Things You Will Need-Patience
-Can of compressed air
-Laptop stand or chill pad
Step 1Free up airflow
Internal components are packed extremely tightly in a laptop case. It gives users the advantage of highly portability, but also is prone to overheating to heating issues by design. There are probably only one or two tiny fans and a few small vents to push air out of. It is imperative that these vents are not obstructed. Be sure that a pillow, the bed or the surface of the sofa isn't suffocating your notebook.
Step 2Mount it on a hard flat surface
Ironically laptops shouldn't be placed on the lap for long periods of time. The human body is just too hot. If you absolutely must have a computer right next to you while lying down on the bed or chilling in a La-Z-Boy, use a Laptop Laidback or LapDawg to prop it up. If you need a solution on the cheap for your bed, try a slab of countertop material. It's unwieldy and not particularly attractive but it works like a dream.
Step 3Check your battery's health
Major brands such as Sony, Dell, Lenovo, HP, Toshiba and Apple have issued recalls due to overheating batteries. Signing up for the newsletter might usually just get you an inbox full of "spam" but in this case it might make you aware of potential battery recalls. Even if the manufacturer claims no wrong doing, it may be the battery that is at fault. Remove it and run the machine on AC power to see if it is causing the overheating issues.
Step 4Change power settings
An idle laptop isn't safe from overheating, especially when power-saving features haven't been explored. Try setting up your computer to go into sleep mode or power down after less time has passed. This may give it the "breather" it needs so when you initiate processor intensive tasks lava won't seep out of your USB ports.
Step 5Increase fan speed with software
Slim tools for Windows will give you complete control of fan speeds in your computer. One recommended application is called Speed Fan. It sits in your system tray and has the ability to perfectly calibrate the velocity of the fan according to the temperature of the machine. Be warned that it might not always be an improvement from the proprietary firmware already on your notebook. Regardless, it's worth trying.

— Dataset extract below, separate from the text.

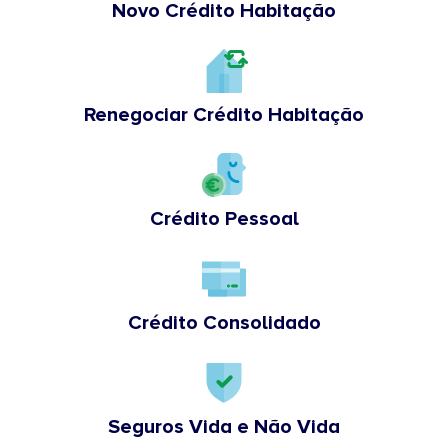
Novo Crédito Habitação
Renegociar Crédito Habitação
Crédito Pessoal
Crédito Consolidado
Seguros Vida e Não Vida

Step 6Remove dust and debris from vents
Besides blatant obstruction the biggest threat to good air flow is dust. If you don't clean it out every six months or so the fans will have a tougher time spinning and as a result, pushing out hot air. The best way to clean vents by far is with a can of compressed air. Merely point the nozzle at the spot in question and blast away. You can get a can at just about any computer shop for around five bucks.
Step 7Consider getting a chill pad
You may have tried everything but are still left with a laptop that gets hot. It's enough to make anyone uncomfortable: gamers and power-users especially. Accessory makers Targus are well-known for making a good laptop chill pad. These multi-function stands will prop up your machine to ensure good airflow. Now you will have a smooth, cool surface to work on, and in some cases provide extra cooling via fans. USB power from your notebook is required by some models. That wraps it up. If none of these solutions work out, pick up the phone and summon the nearest tech geek. Hopefully repairs won't be necessary.